December 01, 2015

DHKP/Captagon

Turkish police seized a huge shipment of amphetamine tablets near the border with Syria on the night of Nov. 19. The operation seized a record amount of 1,800 kilograms of the drug Captagon in Hatay, Turkey’s southernmost province that borders northwest Syria. The seized shipment of 11 million tablets is thought to have been bound for the Gulf.

The drug is also said to be manufactured and sold by the warring sides in Syria to fund the civil war[1]. The tablets were found by police in Hatay in two operations. Police first seized more than 7 million tablets produced in Syria, hidden among a shipment of oil filters bound for Gulf states, according to an official speaking to Anadolu Agency on condition of anonymity. Police later raided a depot in Hatay and discovered 3.6 million packaged tablets. 

[1] Hatay connection once again ties the drugs to Syria based Marxist-Leninist party and terrorist group DHKP/C. There are reports that DHKP-C members are fighting in the ranks of the regime against rival groups in Syria. Syrian colonels are said to have trained DHKP-C militants and sent them to Turkey to launch many attacks. 

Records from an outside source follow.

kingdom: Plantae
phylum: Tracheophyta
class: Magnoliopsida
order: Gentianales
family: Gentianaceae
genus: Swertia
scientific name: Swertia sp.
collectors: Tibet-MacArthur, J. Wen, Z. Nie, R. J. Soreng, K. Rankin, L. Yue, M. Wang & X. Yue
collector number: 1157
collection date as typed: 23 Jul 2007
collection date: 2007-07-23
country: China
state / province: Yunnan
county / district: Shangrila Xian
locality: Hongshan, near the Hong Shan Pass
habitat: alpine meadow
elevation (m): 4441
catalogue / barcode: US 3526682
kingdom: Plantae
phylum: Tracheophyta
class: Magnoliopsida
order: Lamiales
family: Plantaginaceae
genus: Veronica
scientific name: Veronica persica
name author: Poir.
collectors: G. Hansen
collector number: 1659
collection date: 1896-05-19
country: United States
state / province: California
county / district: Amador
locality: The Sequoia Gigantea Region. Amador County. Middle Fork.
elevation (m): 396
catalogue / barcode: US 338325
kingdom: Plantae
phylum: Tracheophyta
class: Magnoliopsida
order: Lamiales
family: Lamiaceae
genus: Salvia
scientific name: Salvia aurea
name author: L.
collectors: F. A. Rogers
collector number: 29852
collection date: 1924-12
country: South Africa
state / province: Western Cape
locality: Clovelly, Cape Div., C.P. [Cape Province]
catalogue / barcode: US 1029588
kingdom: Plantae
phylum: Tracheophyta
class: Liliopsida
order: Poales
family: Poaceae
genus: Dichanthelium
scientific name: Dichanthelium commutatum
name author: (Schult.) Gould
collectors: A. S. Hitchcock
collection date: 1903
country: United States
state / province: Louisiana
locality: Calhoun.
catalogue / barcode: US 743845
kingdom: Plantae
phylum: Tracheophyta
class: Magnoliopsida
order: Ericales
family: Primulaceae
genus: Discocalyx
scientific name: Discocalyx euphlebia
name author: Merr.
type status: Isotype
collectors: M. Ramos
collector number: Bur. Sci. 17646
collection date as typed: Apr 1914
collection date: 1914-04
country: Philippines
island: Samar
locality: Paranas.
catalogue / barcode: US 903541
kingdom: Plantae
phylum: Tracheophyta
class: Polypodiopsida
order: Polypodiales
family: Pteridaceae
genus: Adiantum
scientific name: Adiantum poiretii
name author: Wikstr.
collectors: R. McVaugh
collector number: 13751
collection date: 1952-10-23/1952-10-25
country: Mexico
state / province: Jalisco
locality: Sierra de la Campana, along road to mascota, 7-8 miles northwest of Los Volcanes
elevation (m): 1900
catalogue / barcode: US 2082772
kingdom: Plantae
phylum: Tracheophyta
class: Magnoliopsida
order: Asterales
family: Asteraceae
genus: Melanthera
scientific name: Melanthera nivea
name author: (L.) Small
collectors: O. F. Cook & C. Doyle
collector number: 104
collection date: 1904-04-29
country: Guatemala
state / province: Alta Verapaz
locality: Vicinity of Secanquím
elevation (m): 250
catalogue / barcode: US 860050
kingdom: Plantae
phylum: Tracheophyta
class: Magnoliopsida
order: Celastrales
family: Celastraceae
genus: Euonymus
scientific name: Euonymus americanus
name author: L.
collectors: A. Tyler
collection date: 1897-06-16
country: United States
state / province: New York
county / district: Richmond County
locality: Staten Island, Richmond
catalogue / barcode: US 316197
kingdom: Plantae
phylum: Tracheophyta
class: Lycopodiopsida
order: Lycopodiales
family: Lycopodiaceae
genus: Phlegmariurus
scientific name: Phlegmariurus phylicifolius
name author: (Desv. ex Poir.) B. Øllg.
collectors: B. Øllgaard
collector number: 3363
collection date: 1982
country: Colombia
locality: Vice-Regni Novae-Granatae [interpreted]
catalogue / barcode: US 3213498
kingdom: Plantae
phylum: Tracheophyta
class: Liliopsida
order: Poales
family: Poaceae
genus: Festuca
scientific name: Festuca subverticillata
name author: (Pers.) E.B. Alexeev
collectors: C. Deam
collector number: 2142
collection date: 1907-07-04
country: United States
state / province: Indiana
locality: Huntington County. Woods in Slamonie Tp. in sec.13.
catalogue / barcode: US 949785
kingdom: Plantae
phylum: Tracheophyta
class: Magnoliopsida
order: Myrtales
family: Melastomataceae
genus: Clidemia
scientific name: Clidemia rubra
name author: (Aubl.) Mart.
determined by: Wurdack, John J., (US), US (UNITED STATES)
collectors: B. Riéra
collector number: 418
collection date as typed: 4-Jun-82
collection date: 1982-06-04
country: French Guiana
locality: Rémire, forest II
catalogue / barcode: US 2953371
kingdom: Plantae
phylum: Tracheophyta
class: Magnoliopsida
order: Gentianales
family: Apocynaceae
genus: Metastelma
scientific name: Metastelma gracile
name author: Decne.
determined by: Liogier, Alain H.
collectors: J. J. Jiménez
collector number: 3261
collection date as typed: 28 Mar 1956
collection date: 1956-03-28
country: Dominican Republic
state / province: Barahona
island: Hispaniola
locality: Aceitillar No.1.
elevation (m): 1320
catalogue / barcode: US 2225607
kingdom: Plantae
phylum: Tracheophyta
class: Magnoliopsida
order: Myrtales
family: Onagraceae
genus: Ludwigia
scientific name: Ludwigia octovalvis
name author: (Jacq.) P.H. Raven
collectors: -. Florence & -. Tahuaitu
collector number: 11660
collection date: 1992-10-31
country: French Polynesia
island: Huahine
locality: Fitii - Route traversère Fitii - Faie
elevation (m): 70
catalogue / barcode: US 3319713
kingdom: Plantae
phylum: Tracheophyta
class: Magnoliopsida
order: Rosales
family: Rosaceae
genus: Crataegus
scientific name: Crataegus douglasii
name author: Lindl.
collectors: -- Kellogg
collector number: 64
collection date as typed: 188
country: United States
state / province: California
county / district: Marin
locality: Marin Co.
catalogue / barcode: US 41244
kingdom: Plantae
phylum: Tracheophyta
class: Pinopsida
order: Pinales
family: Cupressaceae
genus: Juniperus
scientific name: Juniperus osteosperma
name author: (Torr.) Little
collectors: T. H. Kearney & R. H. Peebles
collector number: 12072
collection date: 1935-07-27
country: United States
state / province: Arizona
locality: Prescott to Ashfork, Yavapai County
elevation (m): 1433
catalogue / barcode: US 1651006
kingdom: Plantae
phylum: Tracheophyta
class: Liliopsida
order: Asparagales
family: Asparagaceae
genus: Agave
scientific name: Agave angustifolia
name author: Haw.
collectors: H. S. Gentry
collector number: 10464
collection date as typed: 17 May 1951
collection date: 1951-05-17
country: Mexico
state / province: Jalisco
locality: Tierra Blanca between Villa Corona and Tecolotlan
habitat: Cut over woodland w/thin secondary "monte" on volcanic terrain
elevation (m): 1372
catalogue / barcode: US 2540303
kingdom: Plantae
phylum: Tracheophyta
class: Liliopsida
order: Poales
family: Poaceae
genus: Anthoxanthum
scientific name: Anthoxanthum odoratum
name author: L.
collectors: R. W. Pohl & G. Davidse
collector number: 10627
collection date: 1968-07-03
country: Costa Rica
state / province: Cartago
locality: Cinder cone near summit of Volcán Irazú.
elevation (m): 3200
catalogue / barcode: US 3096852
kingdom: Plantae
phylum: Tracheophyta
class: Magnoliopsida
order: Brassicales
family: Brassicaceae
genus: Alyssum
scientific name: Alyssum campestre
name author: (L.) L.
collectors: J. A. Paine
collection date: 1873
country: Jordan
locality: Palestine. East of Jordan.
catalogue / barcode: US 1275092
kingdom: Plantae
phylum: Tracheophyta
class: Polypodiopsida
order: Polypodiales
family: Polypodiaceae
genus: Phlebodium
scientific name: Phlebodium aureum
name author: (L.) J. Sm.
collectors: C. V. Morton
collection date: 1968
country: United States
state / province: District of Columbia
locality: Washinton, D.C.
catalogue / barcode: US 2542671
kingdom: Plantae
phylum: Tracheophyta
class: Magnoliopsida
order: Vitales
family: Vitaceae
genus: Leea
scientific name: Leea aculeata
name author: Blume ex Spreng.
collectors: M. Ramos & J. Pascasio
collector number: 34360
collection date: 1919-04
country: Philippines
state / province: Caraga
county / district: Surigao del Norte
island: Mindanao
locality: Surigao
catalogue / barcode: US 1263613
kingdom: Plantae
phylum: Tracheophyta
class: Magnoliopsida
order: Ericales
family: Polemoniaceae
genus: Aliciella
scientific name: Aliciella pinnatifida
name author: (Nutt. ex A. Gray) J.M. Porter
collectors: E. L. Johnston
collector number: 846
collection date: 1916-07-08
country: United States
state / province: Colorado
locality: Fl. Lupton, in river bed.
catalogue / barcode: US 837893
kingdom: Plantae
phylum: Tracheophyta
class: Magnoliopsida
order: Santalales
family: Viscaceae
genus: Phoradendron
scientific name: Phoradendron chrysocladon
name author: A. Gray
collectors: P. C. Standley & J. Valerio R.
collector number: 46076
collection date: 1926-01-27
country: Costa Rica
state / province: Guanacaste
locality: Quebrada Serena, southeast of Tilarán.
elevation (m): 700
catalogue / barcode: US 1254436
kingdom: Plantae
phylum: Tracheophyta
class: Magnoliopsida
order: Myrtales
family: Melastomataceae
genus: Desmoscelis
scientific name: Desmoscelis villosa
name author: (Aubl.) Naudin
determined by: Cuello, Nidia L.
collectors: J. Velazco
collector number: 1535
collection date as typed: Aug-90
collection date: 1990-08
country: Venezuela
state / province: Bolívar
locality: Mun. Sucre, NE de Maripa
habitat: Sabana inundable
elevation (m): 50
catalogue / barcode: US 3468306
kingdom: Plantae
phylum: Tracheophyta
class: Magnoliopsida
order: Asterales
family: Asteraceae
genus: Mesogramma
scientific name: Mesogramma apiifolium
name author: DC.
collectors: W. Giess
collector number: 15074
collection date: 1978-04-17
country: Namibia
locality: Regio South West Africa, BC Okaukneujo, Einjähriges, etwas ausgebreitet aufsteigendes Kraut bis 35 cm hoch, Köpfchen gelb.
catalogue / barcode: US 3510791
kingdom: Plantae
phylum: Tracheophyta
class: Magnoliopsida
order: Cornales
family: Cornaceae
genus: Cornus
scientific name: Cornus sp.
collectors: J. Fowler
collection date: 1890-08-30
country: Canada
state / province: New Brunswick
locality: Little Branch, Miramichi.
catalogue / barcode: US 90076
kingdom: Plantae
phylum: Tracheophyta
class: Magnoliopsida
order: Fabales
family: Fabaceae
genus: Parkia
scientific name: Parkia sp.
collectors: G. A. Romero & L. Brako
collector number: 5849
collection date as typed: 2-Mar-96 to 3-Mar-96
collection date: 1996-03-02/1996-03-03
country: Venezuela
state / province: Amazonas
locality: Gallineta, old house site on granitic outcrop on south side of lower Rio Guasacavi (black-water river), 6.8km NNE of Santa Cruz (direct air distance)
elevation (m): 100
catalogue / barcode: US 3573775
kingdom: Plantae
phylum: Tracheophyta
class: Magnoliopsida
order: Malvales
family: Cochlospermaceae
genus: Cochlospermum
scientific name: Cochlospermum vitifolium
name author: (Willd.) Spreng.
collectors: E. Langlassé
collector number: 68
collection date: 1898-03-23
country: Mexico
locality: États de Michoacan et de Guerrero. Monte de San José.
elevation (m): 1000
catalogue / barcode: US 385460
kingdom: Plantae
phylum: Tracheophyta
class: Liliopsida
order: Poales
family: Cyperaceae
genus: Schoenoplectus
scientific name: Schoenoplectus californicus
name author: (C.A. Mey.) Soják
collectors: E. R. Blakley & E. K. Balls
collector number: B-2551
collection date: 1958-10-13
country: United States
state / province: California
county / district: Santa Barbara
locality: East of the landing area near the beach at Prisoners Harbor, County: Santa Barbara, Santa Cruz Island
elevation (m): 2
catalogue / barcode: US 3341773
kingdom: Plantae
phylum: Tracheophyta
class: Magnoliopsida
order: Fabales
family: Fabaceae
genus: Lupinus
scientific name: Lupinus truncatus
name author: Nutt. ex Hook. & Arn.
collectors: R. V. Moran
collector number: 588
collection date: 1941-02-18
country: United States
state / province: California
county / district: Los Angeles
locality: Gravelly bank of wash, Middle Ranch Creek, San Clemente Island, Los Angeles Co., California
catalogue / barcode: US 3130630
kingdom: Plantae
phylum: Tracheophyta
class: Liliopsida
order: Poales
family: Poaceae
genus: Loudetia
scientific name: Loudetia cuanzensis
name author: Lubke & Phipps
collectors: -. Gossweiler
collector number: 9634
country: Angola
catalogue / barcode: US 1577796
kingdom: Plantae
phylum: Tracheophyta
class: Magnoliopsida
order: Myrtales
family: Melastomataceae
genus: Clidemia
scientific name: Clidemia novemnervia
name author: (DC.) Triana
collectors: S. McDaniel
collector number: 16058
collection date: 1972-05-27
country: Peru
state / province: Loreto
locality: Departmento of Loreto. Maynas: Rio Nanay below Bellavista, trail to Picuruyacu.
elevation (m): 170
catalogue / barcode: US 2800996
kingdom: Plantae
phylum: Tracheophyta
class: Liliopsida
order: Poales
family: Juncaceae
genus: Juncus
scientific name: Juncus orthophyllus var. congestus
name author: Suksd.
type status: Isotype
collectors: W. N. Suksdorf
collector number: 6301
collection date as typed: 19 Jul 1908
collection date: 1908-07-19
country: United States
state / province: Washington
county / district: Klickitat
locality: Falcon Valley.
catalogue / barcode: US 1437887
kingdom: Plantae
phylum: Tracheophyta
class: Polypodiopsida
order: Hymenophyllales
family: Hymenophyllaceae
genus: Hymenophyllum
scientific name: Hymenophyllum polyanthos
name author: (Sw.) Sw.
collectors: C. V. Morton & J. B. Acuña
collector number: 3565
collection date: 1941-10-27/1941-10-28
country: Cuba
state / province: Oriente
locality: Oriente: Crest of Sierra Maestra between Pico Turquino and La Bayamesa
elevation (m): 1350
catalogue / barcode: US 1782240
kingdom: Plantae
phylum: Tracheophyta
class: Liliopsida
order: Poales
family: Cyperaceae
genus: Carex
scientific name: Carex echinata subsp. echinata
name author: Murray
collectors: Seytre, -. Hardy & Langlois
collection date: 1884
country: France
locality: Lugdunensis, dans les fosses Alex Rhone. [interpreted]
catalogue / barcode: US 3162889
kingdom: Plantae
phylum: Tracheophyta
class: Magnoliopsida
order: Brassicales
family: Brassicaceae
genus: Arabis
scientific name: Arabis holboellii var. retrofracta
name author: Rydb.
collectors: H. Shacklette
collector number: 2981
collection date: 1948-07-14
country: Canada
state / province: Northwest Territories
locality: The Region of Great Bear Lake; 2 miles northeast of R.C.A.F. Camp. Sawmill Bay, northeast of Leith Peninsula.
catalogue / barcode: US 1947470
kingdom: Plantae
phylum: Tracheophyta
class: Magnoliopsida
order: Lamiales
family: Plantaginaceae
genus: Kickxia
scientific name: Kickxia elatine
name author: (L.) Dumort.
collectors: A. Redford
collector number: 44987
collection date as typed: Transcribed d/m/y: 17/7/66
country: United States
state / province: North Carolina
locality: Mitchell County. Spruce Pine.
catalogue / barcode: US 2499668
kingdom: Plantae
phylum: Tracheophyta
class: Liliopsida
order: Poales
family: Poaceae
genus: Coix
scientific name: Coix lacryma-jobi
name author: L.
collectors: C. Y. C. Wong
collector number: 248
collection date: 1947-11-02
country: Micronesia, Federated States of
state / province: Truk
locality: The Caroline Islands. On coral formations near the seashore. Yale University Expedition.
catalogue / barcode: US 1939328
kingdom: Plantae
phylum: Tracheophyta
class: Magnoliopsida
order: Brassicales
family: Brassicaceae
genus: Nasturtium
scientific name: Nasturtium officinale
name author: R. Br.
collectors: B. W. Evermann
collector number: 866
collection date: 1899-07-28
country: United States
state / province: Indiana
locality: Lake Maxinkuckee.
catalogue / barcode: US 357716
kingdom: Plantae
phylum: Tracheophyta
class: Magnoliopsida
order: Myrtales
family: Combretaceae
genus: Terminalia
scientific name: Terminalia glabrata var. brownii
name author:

See Also: Fuelling extremism on the left.

Mavi Boncuk |

In the 1960s and ’70s, doctors prescribed Captagon for narcolepsy, depression, and hyperactivity. First synthesized in 1961 by the German pharmaceutical company Degussa AG, Captagon was marketed as a milder version of the stimulants previously used for those conditions. But evidently its advantages over other drugs were less obvious than the manufacturer hoped, because by 1981 the U.S. government had placed Captagon in Schedule I of the Controlled Substances Act, indicating that it has “no currently accepted medical use.”SOURCE 

The use of stimulants by soldiers is nothing new. Both German and U.S. forces used amphetamines during World War II, and American pilots continue to rely on them to fight fatigue and maintain alertness. Captagon, a.k.a. fenethylline, is a combination of dextroamphetamine, the main ingredient in Adderall, and theophylline, a stimulant in the same class as caffeine that can be found in tea and chocolate. According to a 2014 post at Smarter Nootropics, fenethylline “doesn’t appear to be active in its own right.” Rather, “it’s a prodrug that the liver separates into both of these compounds.” Hence “the effects subjectively would be very similar to taking Adderall XR and drinking tea or coffee,” although “the effects are going to be milder than the same dose of Adderall,” since “half of the molecule” is the caffeine-like theophylline.

The evidence of Captagon’s amazing powers consists entirely of subjective testimonials and recycled anecdotes. “There was no fear anymore after I took Captagon,” an unidentified Syrian fighter says in Captagon: Syria’s War Drug, the BBC documentary. Washington Post reporter Peter Holley (the same reporter who last June claimed that the synthetic cathinone known as flakka “causes users to rip off their clothes and attack with super-human strength”) repeats that quote, and so does Washington Times reporter Kellan Howell.